Tutto è nato dopo che è venuto allo scoperto che una società britannica, Creativity Software, ha fornito software di geo-localizzazione alla compagnia statale iraniana MTN Irancell. Per quanto da contratto si faceva riferimento solo ad utilizzi sociali (come la ricerca di “amici nelle vicinanze” che avviene comunemente su applicazioni come Foursquare o Facebook), la notizia ha suscitato polemiche in Gran Bretagna, finite poi in un’interrogazione parlamentare in cui il Ministro ha spiegato che: “Anche noi supportiamo le restrizione dell’UE contro la Siria sui software di sorveglianza. Tutti gli stati membri sono d’accordo sul principio di proibire la vendita, trasferimento ed esportazione di strumenti per il monitoraggio di Internet o delle comunicazioni telefoniche”.

IL CASO NOKIA-SIEMENS - Nel 2009 anche il colosso Nokia Siemens Network è finito nel mirino degli attivisti online dopo la scoperta che aveva venduto software di sorveglianza al governo di Ahmedinejad, alle prese con una forte protesta popolare all’indomani delle elezioni presidenziali.
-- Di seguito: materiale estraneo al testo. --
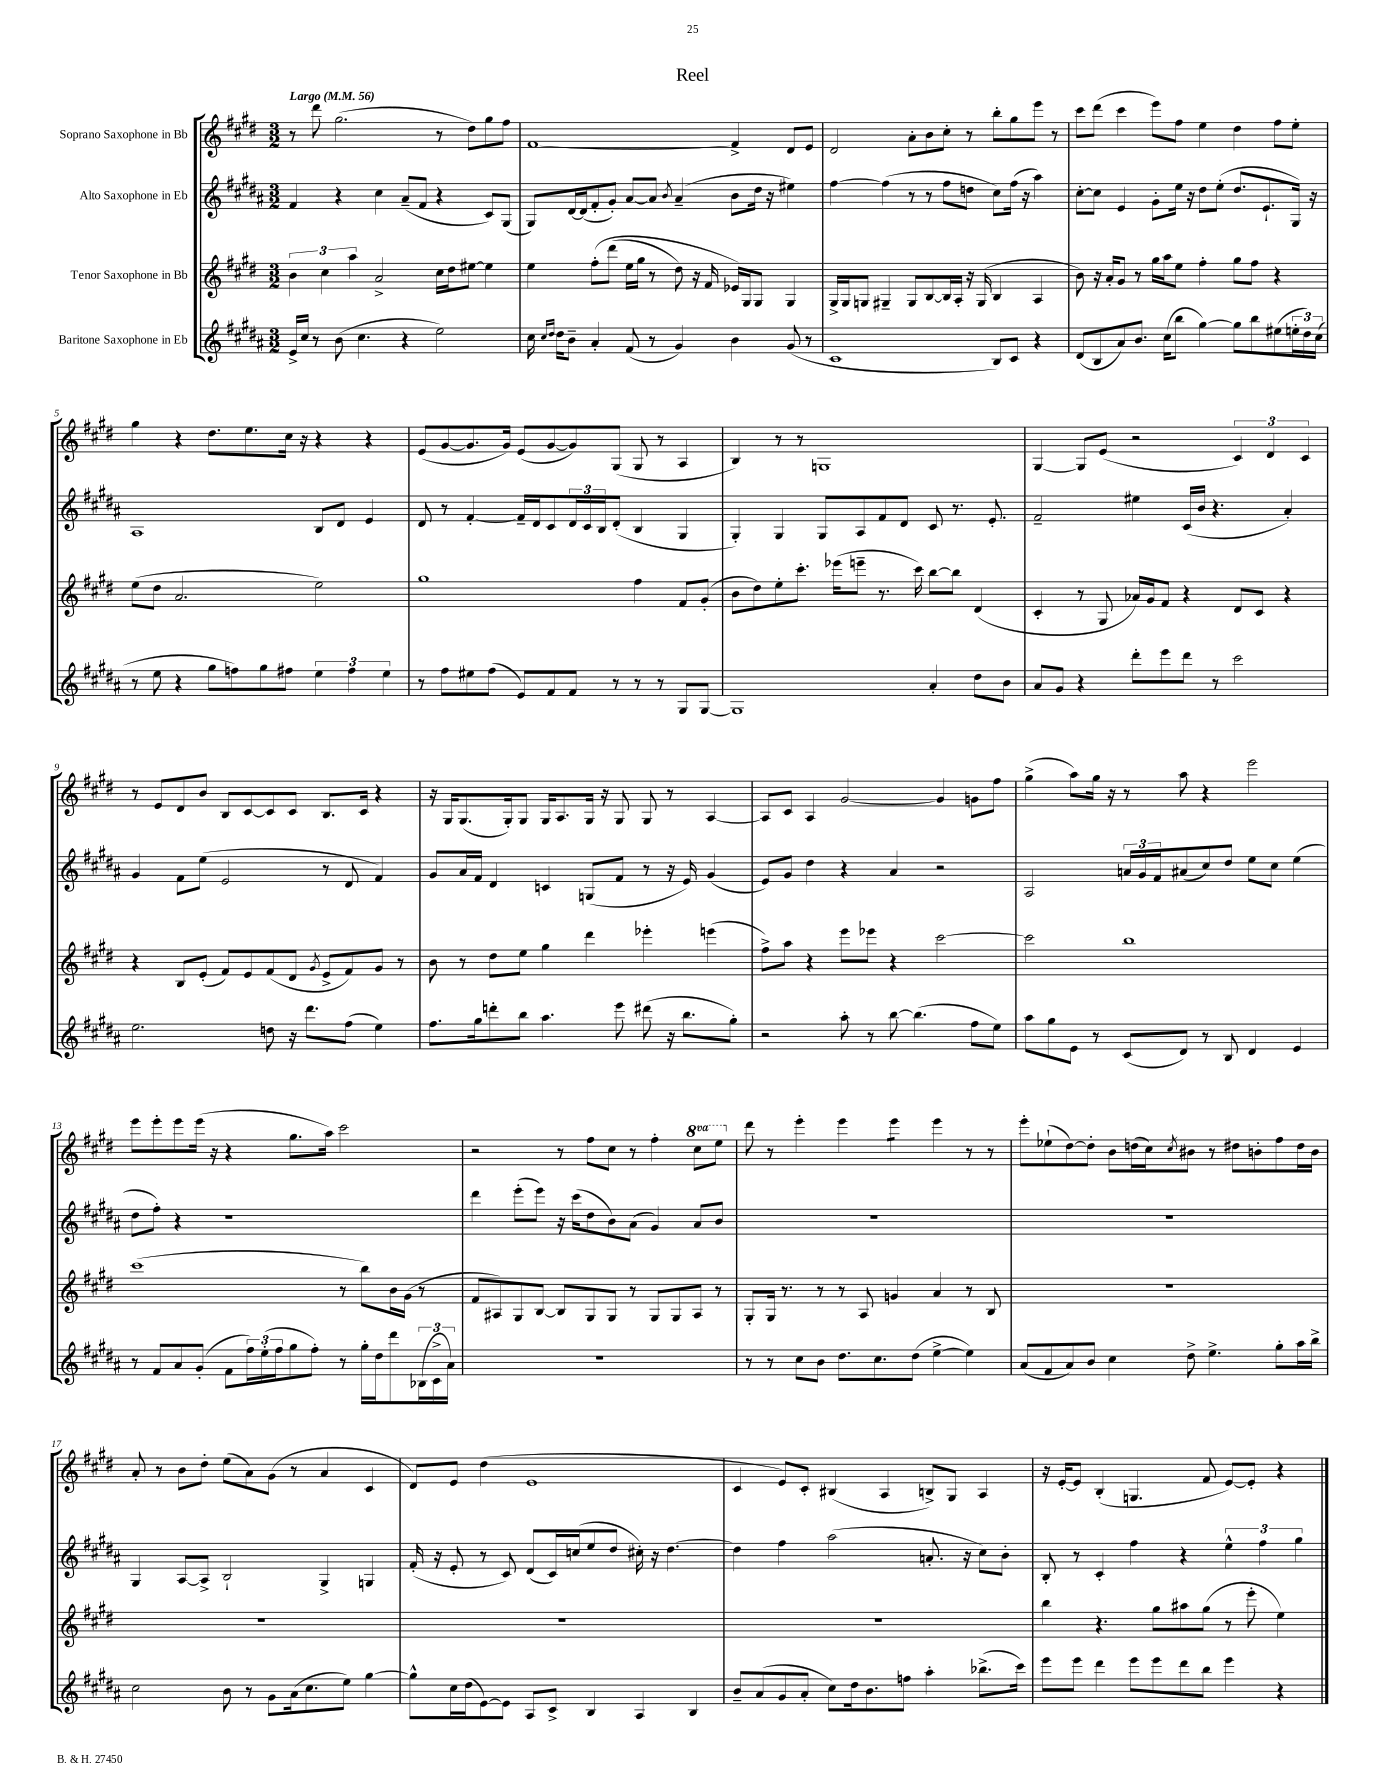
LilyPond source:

\header { title = "Reel" }
<<
\new StaffGroup <<
\new Staff = "s0" \with { instrumentName = "Soprano Saxophone in Bb" } {
    \clef treble \key e \major \numericTimeSignature \time 3/2 \set Staff.ottavationMarkups = #ottavation-simple-ordinals \tempo "Largo" 4 = 56
    r8 dis'''8 gis''2.( r8 dis''8) gis''8 fis''8 |
    fis'1~ fis'4-> dis'8 e'8 |
    dis'2 a'8-. b'8 cis''8-. r8 b''8-. gis''8 e'''8 r8 |
    cis'''8 dis'''8( cis'''4 e'''8) fis''8 e''4 dis''4 fis''8 e''8-. |
    gis''4 r4 dis''8. e''8. cis''16 r16 r4 r4 |
    e'8( gis'8~ gis'8. gis'16) e'8( gis'8~ gis'8) gis8( gis8 r8 a4 |
    b4) r8 r8 g1 |
    gis4~ gis8 e'8( r2 \tuplet 3/2 { cis'4) dis'4 cis'4 } |
    r8 e'8 dis'8 b'8 b8 cis'8~ cis'8 cis'8 b8. cis'16 r4 |
    r16 gis16 gis8.( gis16-.) gis8 gis16 a8. gis16 r16 gis8 gis8 r8 a4~ |
    a8 cis'8 a4 gis'2~ gis'4 g'8 fis''8 |
    gis''4->( a''8) gis''16 r16 r8 a''8 r4 e'''2 |
    e'''8 e'''8-. e'''8 e'''16( r16 r4 gis''8. a''16) cis'''2 |
    r2 r8 fis''8 cis''8 r8 fis''4-. \ottava #1 cis'''8 e'''8 \ottava #0 |
    dis'''8 r8 e'''4-. e'''4 e'''4:8 e'''4 r8 r8 |
    e'''8-. ees''8-!( dis''8~) dis''8-. b'8 d''16( cis''16) \acciaccatura { cis''8 } bis'8 r8 dis''8 b'8-. fis''8 dis''16 b'16 |
    a'8-. r8 b'8 dis''8-. e''8( a'8) gis'8( r8 a'4 cis'4 |
    dis'8) e'8 dis''4( e'1 |
    cis'4 e'8) cis'8-. bis4( a4 b8->) gis8 a4 |
    r16 e'16~-. e'8 b4-.( g4. fis'8 e'8~) e'8-. r4 \bar "|." |
}
\new Staff = "s1" \with { instrumentName = "Alto Saxophone in Eb" } {
    \clef treble \key b \major \numericTimeSignature \time 3/2
    fis'4 r4 cis''4 ais'8--( fis'8 r4 cis'8) gis8( |
    gis8) dis'16~ dis'16( fis'8-. gis'8-.) ais'8~ ais'8 \acciaccatura { b'8 } ais'4--( b'8 dis''16 r16 eis''4) |
    fis''4~ fis''4( r8 r8 fis''8 d''8 cis''8) fis''16( r16 ais''4) |
    cis''8~-. cis''8 e'4 gis'8-. e''16 r16 dis''8 e''8-.( dis''8. e'8.-! gis16) r16 |
    ais1 b8 dis'8 e'4 |
    dis'8 r8 fis'4~-. fis'16-- dis'16 cis'8 \tuplet 3/2 { dis'16 cis'16 b16 } dis'8-.( b4 gis4 |
    gis4-.) gis4 gis8 ais8 fis'8 dis'8 cis'8 r8. e'8.-. |
    fis'2-- eis''4 cis'16( b'16 r4. ais'4-.) |
    gis'4 fis'8 e''8( e'2 r8 dis'8 fis'4) |
    gis'8 ais'16 fis'16 dis'4 c'4 g8( fis'8 r8 r16 e'16) gis'4( |
    e'8) gis'8 dis''4 r4 ais'4 r2 |
    ais2 \tuplet 3/2 { a'16 gis'16 fis'16 } ais'8( cis''8) dis''8 e''8 cis''8 e''4( |
    dis''8 fis''8-.) r4 r1 |
    dis'''4 e'''8-.( e'''8) r16 cis'''16( dis''8 b'8) ais'8( gis'4) ais'8 b'8 |
    R1. |
    R1. |
    gis4 ais8~ ais8-> b2-! gis4-> g4 |
    fis'16-.( r16 e'8-. r8 cis'8) dis'8( cis'16) c''16( e''8 dis''8 cis''16-.) r16 dis''4.~ |
    dis''4 fis''4 ais''2( a'8.-. r16 cis''8) b'8-. |
    b8-. r8 cis'4-. fis''4 r4 \tuplet 3/2 { e''4-^ fis''4 gis''4 } \bar "|." |
}
\new Staff = "s2" \with { instrumentName = "Tenor Saxophone in Bb" } {
    \clef treble \key e \major \numericTimeSignature \time 3/2
    \tuplet 3/2 { b'4 cis''4 a''4 } a'2-> cis''16 dis''16 eis''8~ eis''4 |
    e''4 fis''8-.\( dis'''8( e''16 gis''16 r8 dis''8) r16 fis'16 ees'16\) gis16 gis8 gis4 |
    gis16-> gis16 g8 gis4-- gis8 b8~ b16 a16-. r16 gis16( b4 a4 |
    b'8) r16 a'16-. gis'8 r8 gis''16 a''16 e''8 fis''4-. gis''8 fis''8 r4 |
    e''8( dis''8 a'2. e''2) |
    gis''1 fis''4 fis'8 gis'8-.( |
    b'8 dis''8) e''8-. cis'''8.-. ees'''16( e'''8-- r8. cis'''16) b''8~ b''8 dis'4( |
    cis'4-. r8 gis8 aes'16) gis'16 fis'8 r4 dis'8 cis'8 r4 |
    r4 b8 e'8-.( fis'8) e'8 fis'8( dis'8 \acciaccatura { gis'8 } e'8-> fis'8) gis'8 r8 |
    b'8 r8 dis''8 e''8 gis''4 dis'''4 ees'''4-. e'''4( |
    fis''8->) a''8 r4 e'''8 ees'''8 r4 cis'''2~ |
    cis'''2 b''1 |
    cis'''1( r8 b''8) b'16 gis'16( r8 |
    fis'8 ais8) gis8 b8~ b8 gis8 gis8 r8 gis8 gis8 ais8 r8 |
    gis8-. gis16 r8. r8 r8 a8 g'4 a'4 r8 b8 |
    R1. |
    R1. |
    R1. |
    R1. |
    b''4 r4. gis''8 ais''8 gis''8( r8 e'''8-. e''4) \bar "|." |
}
\new Staff = "s3" \with { instrumentName = "Baritone Saxophone in Eb" } {
    \clef treble \key b \major \numericTimeSignature \time 3/2
    e'16-> cis''16 r8 b'8( cis''4. r4 e''2) |
    cis''16 \grace { cis''16 dis''16 } dis''16 b'8-- ais'4-. fis'8( r8 gis'4) b'4 gis'8( r8 |
    cis'1 b8) cis'8 r4 |
    dis'8( b8 ais'8) b'8. cis''16( b''8 gis''4~) gis''8 b''8 eis''8( \tuplet 3/2 { e''16-. dis''16) cis''16( } |
    r8 e''8 r4 gis''8 f''8) gis''8 fis''8 \tuplet 3/2 { e''4 fis''4 e''4 } |
    r8 fis''8 eis''8 fis''8( e'8) fis'8 fis'8 r8 r8 r8 gis8 gis8~ |
    gis1 ais'4-. dis''8 b'8 |
    ais'8 gis'8 r4 dis'''8-. e'''8 dis'''8 r8 cis'''2 |
    e''2. d''8 r16 dis'''8. fis''8( e''4) |
    fis''8. gis''16 d'''8-. b''8 ais''4. e'''8 dis'''8( r16 b''8. gis''8-.) |
    r2 ais''8-. r8 b''8~ b''4.( fis''8 e''8) |
    ais''8 gis''8 e'8 r8 cis'8( dis'8) r8 b8 dis'4 e'4 |
    r8 fis'8 ais'8 gis'8-.( fis'8 \tuplet 3/2 { fis''16) e''16-.( fis''16 } gis''8 fis''8-.) r8 gis''16-. dis''16 dis'''8 \tuplet 3/2 { bes16( cis'16-> ais'16) } |
    R1. |
    r8 r8 cis''8 b'8 dis''8. cis''8. dis''8( e''4~-> e''4) |
    ais'8( fis'8 ais'8) b'8 cis''4 dis''8-> e''4.-> gis''8-. ais''16 b''16-> |
    cis''2 b'8 r8 gis'8 ais'16( cis''8. e''8) gis''4~ |
    gis''8-^ cis''16 dis''16( e'8~) e'8 ais8 cis'8-> b4 ais4 b4 |
    b'8-- ais'8( gis'8 ais'8-. cis''8) dis''16 b'8. f''8 ais''4-. bes''8.->( cis'''16) |
    e'''8 e'''8 dis'''4 e'''8 e'''8 dis'''8 b''8 e'''4 r4 \bar "|." |
}
>>
>>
Come spiega la BBC, la joint venture finlandese-tedesca aveva venduto all’Iran un pacchetto di programmi in grado di monitorare ogni tipo di comunicazione, dagli Sms alla segreteria telefonica, passando per il traffico web.
Dopo le polemiche scoppiate in rete (sfociate in un boicottaggio da parte degli attivisti iraniani) Nokia Siemens Network ha ammesso i propri errori e ha deciso di interrompere la collaborazione con il governo di Teheran.

STATI UNITI
- Negli Stati Uniti è da tempo in vigore un embargo (molto restrittivo anche sul fronte tecnologico) nei confronti di Siria e Iran. Ma diverse compagnie hanno comunque continuato ad avere rapporti con i due regimi autoritari. E’ il caso di Blue Coat, software-house della Silicon Valley i cui sofisticati sistemi di filtro internet sono stato utilizzati da Damasco per bloccare l’accesso alla rete nei momenti più caldi della protesta. Blue Coat si è difesa dichiarando che quei dispositivi erano stati consegnati a Dubai per poi essere destinate al governo dell’Iraq e di non essere a conoscenza di come sia avvenuto questo “trasferimento improprio” in Siria.